* [TASK]: Output the lines from the line with "UrbPopDensity_res" to the line with "What are all" in the records, copying each one verbatim.

* [GIVEN DATA]:
%%

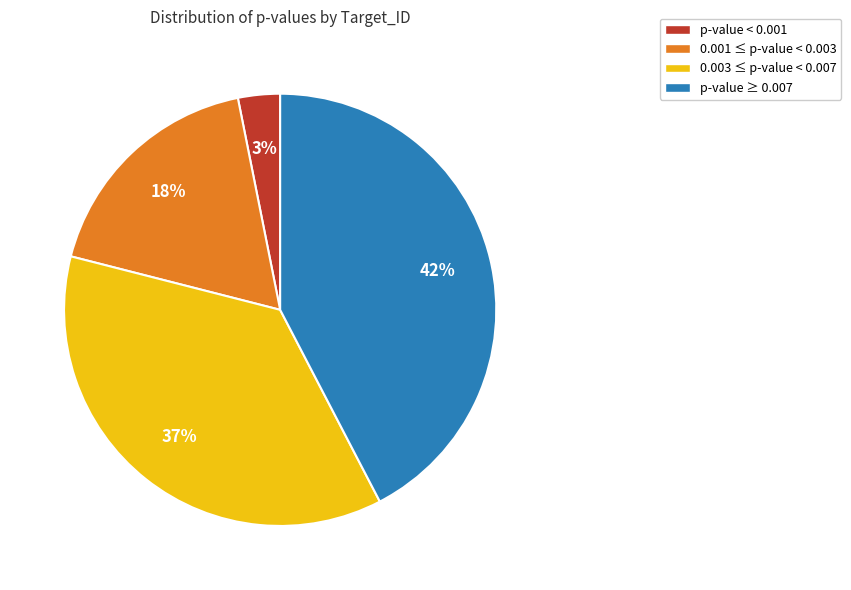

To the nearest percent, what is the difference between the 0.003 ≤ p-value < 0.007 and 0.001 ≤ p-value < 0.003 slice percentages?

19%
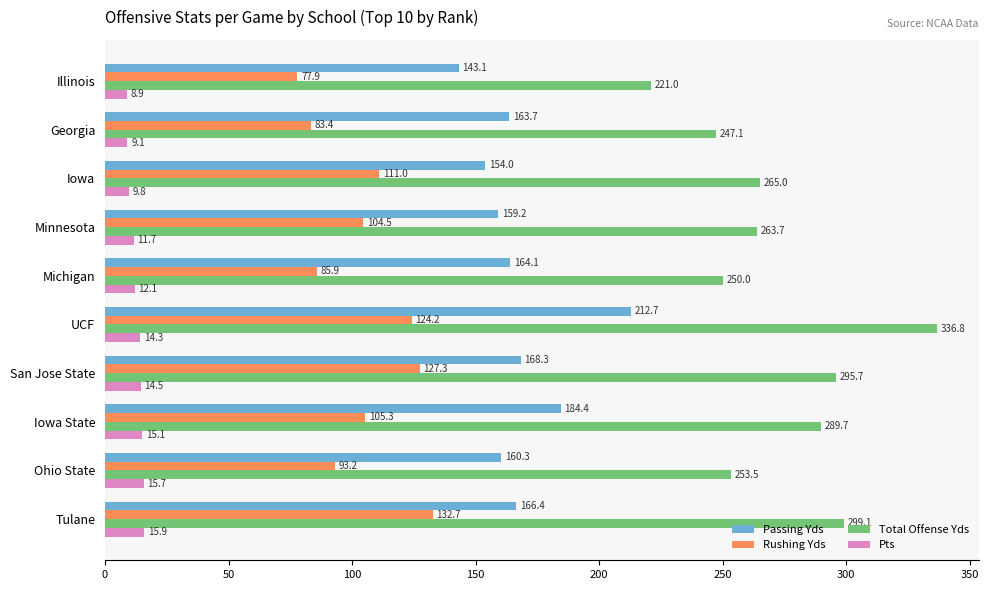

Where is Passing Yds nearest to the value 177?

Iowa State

%%
%%

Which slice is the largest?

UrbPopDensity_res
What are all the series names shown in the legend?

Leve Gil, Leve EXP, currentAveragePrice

%%
%%

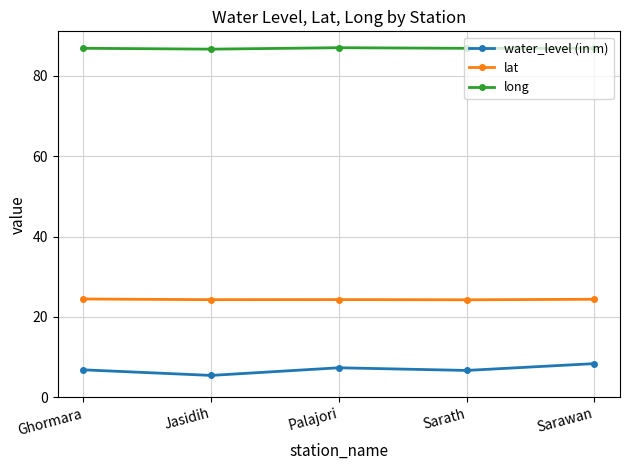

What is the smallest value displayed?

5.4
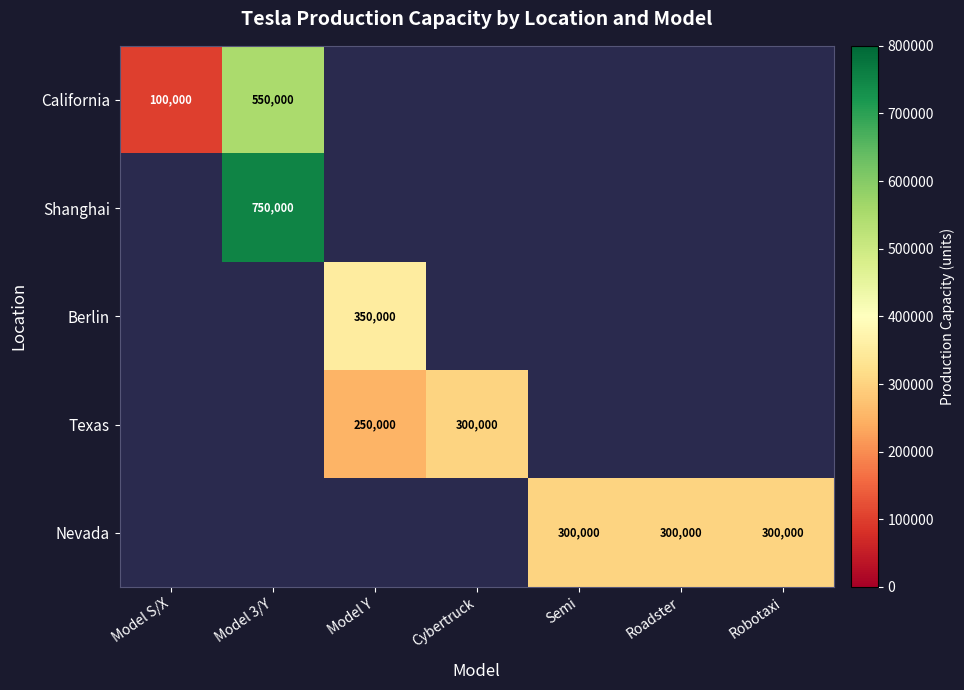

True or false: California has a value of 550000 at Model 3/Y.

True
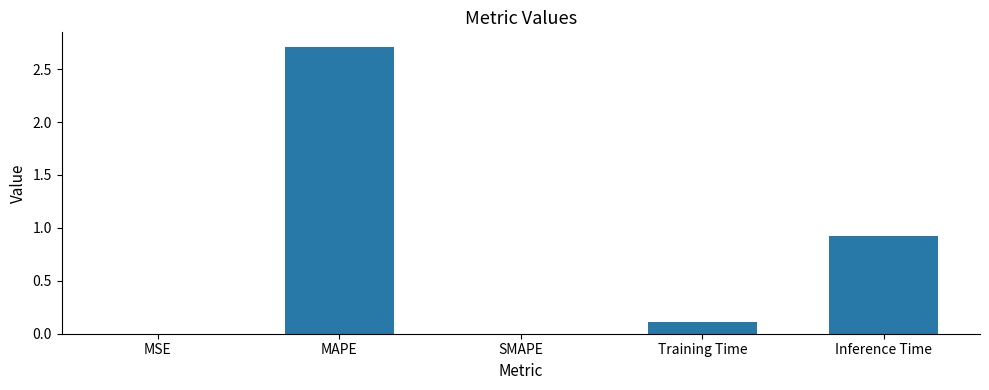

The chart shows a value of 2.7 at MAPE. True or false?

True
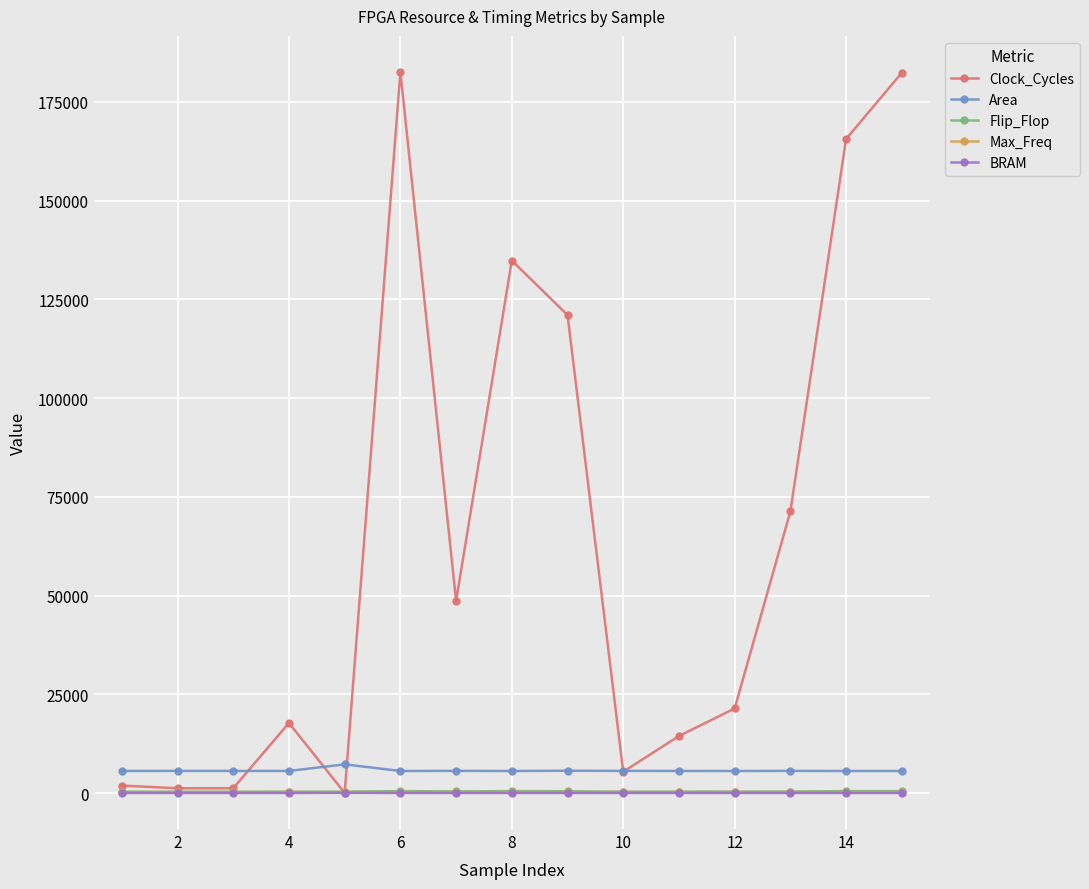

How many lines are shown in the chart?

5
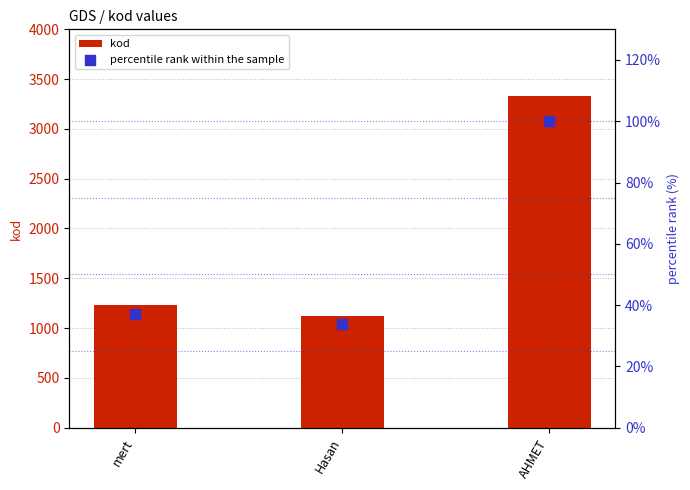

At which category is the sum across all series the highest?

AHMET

%%

* [TASK OUTPUT]:
UrbPopDensity_res
What are all the series names shown in the legend?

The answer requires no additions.